→ **Goal of the exercise**:
Transcribe word for word the lines spanning the line with "Identify the document" through the end of the records.

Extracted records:
#####

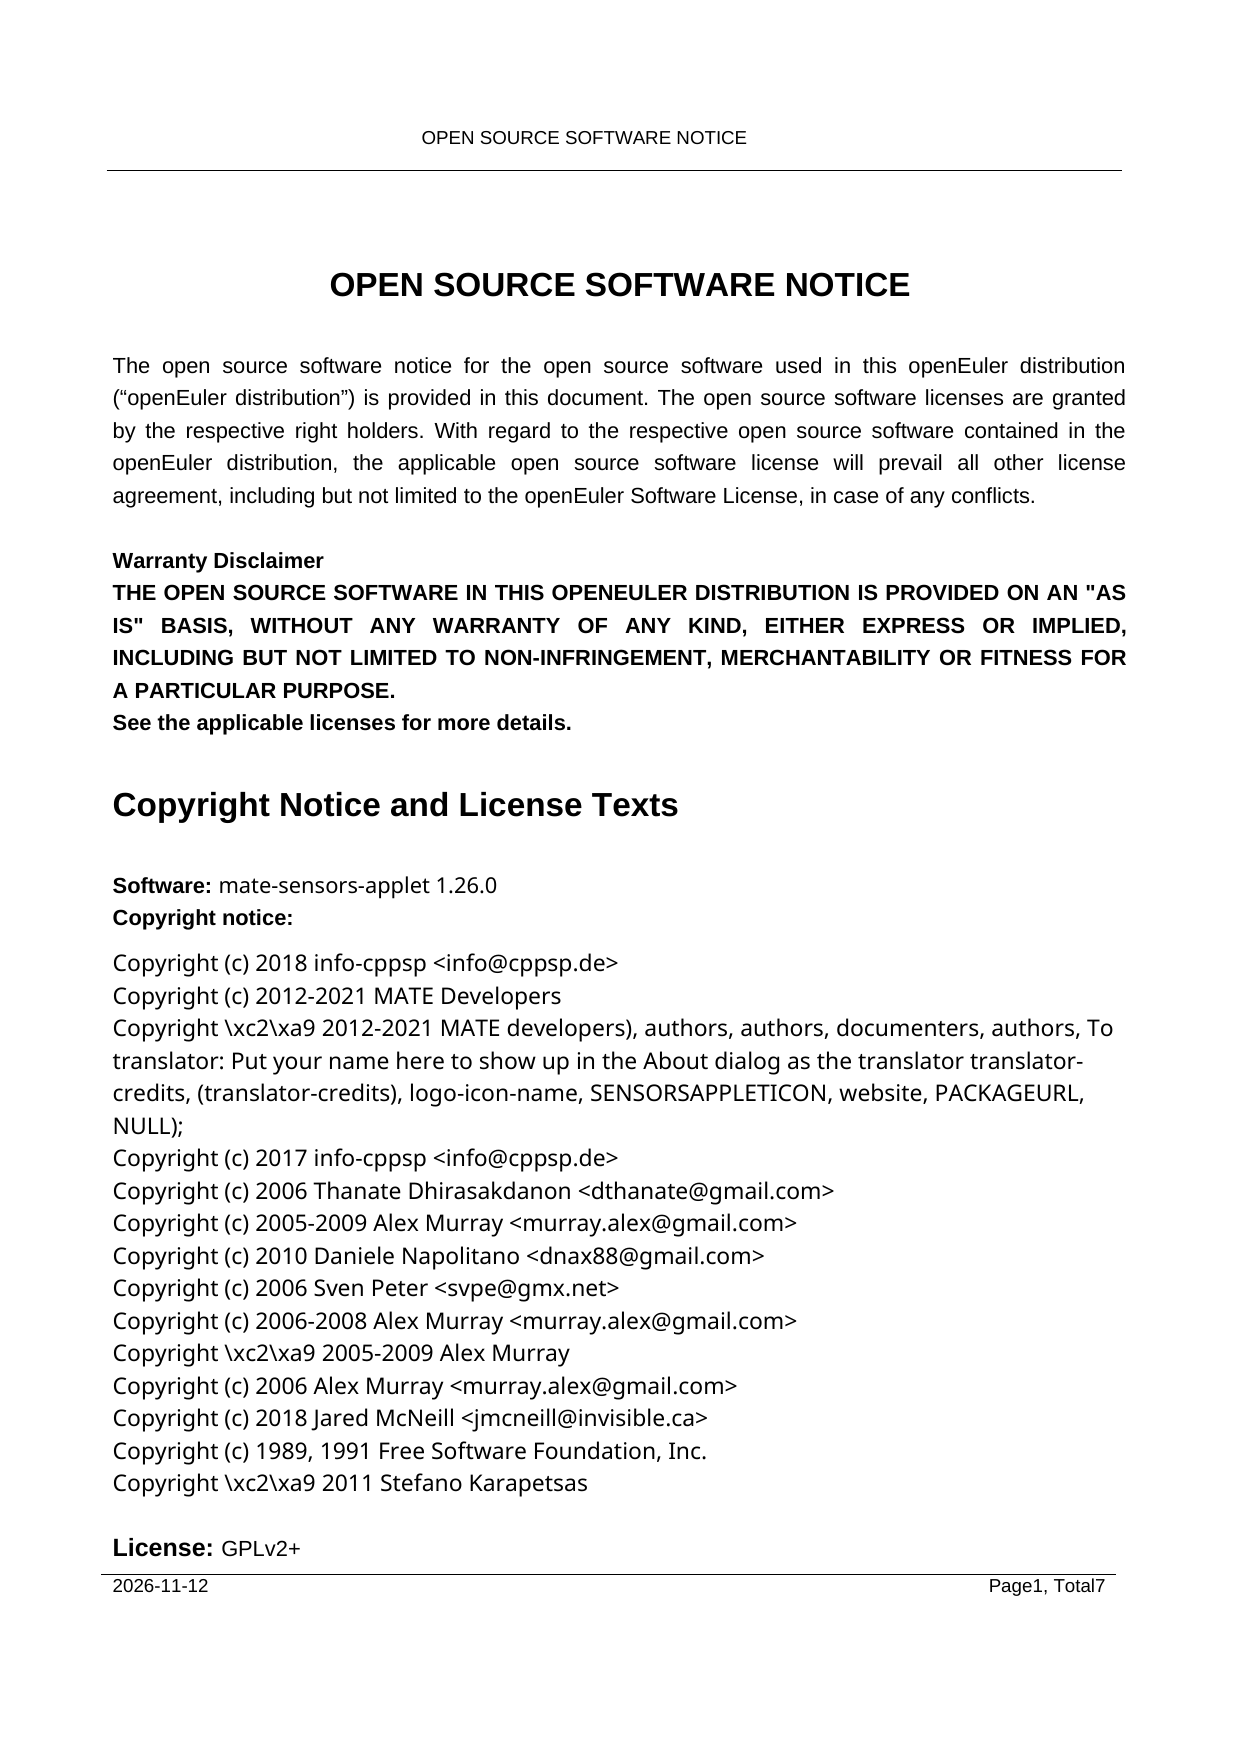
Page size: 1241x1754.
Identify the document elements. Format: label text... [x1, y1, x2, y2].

text OPEN SOURCE SOFTWARE NOTICE [112, 251, 1128, 316]
text THE OPEN SOURCE SOFTWARE IN THIS OPENEULER DISTRIBUTION IS PROVIDED ON AN "AS IS" BASIS, WITHOUT ANY WARRANTY OF ANY KIND, EITHER EXPRESS OR IMPLIED, INCLUDING BUT NOT LIMITED TO NON-INFRINGEMENT, MERCHANTABILITY OR FITNESS FOR A PARTICULAR PURPOSE. See the applicable licenses for more details. [112, 576, 1128, 739]
text Copyright Notice and License Texts [112, 771, 1128, 836]
text Copyright notice: [112, 901, 1128, 934]
text Copyright (c) 2018 info-cppsp <info@cppsp.de> Copyright (c) 2012-2021 MATE Developers Copyright \xc2\xa9 2012-2021 MATE developers), authors, authors, documenters, authors, To translator: Put your name here to show up in the About dialog as the translator translator-credits, (translator-credits), logo-icon-name, SENSORSAPPLETICON, website, PACKAGEURL, NULL); Copyright (c) 2017 info-cppsp <info@cppsp.de> Copyright (c) 2006 Thanate Dhirasakdanon <dthanate@gmail.com> Copyright (c) 2005-2009 Alex Murray <murray.alex@gmail.com> Copyright (c) 2010 Daniele Napolitano <dnax88@gmail.com> Copyright (c) 2006 Sven Peter <svpe@gmx.net> Copyright (c) 2006-2008 Alex Murray <murray.alex@gmail.com> Copyright \xc2\xa9 2005-2009 Alex Murray Copyright (c) 2006 Alex Murray <murray.alex@gmail.com> Copyright (c) 2018 Jared McNeill <jmcneill@invisible.ca> Copyright (c) 1989, 1991 Free Software Foundation, Inc. Copyright \xc2\xa9 2011 Stefano Karapetsas [112, 947, 1128, 1532]
text License: GPLv2+ [112, 1532, 1128, 1564]
text Warranty Disclaimer [112, 544, 1128, 576]
title Software: mate-sensors-applet 1.26.0 [112, 869, 1128, 901]
text The open source software notice for the open source software used in this openEuler distribution (“openEuler distribution”) is provided in this document. The open source software licenses are granted by the respective right holders. With regard to the respective open source software contained in the openEuler distribution, the applicable open source software license will prevail all other license agreement, including but not limited to the openEuler Software License, in case of any conflicts. [112, 349, 1128, 511]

#####

→ **Answer to the exercise**:
Identify the document elements. Format: label text... [x1, y1, x2, y2].

text OPEN SOURCE SOFTWARE NOTICE [112, 251, 1128, 316]
text THE OPEN SOURCE SOFTWARE IN THIS OPENEULER DISTRIBUTION IS PROVIDED ON AN "AS IS" BASIS, WITHOUT ANY WARRANTY OF ANY KIND, EITHER EXPRESS OR IMPLIED, INCLUDING BUT NOT LIMITED TO NON-INFRINGEMENT, MERCHANTABILITY OR FITNESS FOR A PARTICULAR PURPOSE. See the applicable licenses for more details. [112, 576, 1128, 739]
text Copyright Notice and License Texts [112, 771, 1128, 836]
text Copyright notice: [112, 901, 1128, 934]
text Copyright (c) 2018 info-cppsp <info@cppsp.de> Copyright (c) 2012-2021 MATE Developers Copyright \xc2\xa9 2012-2021 MATE developers), authors, authors, documenters, authors, To translator: Put your name here to show up in the About dialog as the translator translator-credits, (translator-credits), logo-icon-name, SENSORSAPPLETICON, website, PACKAGEURL, NULL); Copyright (c) 2017 info-cppsp <info@cppsp.de> Copyright (c) 2006 Thanate Dhirasakdanon <dthanate@gmail.com> Copyright (c) 2005-2009 Alex Murray <murray.alex@gmail.com> Copyright (c) 2010 Daniele Napolitano <dnax88@gmail.com> Copyright (c) 2006 Sven Peter <svpe@gmx.net> Copyright (c) 2006-2008 Alex Murray <murray.alex@gmail.com> Copyright \xc2\xa9 2005-2009 Alex Murray Copyright (c) 2006 Alex Murray <murray.alex@gmail.com> Copyright (c) 2018 Jared McNeill <jmcneill@invisible.ca> Copyright (c) 1989, 1991 Free Software Foundation, Inc. Copyright \xc2\xa9 2011 Stefano Karapetsas [112, 947, 1128, 1532]
text License: GPLv2+ [112, 1532, 1128, 1564]
text Warranty Disclaimer [112, 544, 1128, 576]
title Software: mate-sensors-applet 1.26.0 [112, 869, 1128, 901]
text The open source software notice for the open source software used in this openEuler distribution (“openEuler distribution”) is provided in this document. The open source software licenses are granted by the respective right holders. With regard to the respective open source software contained in the openEuler distribution, the applicable open source software license will prevail all other license agreement, including but not limited to the openEuler Software License, in case of any conflicts. [112, 349, 1128, 511]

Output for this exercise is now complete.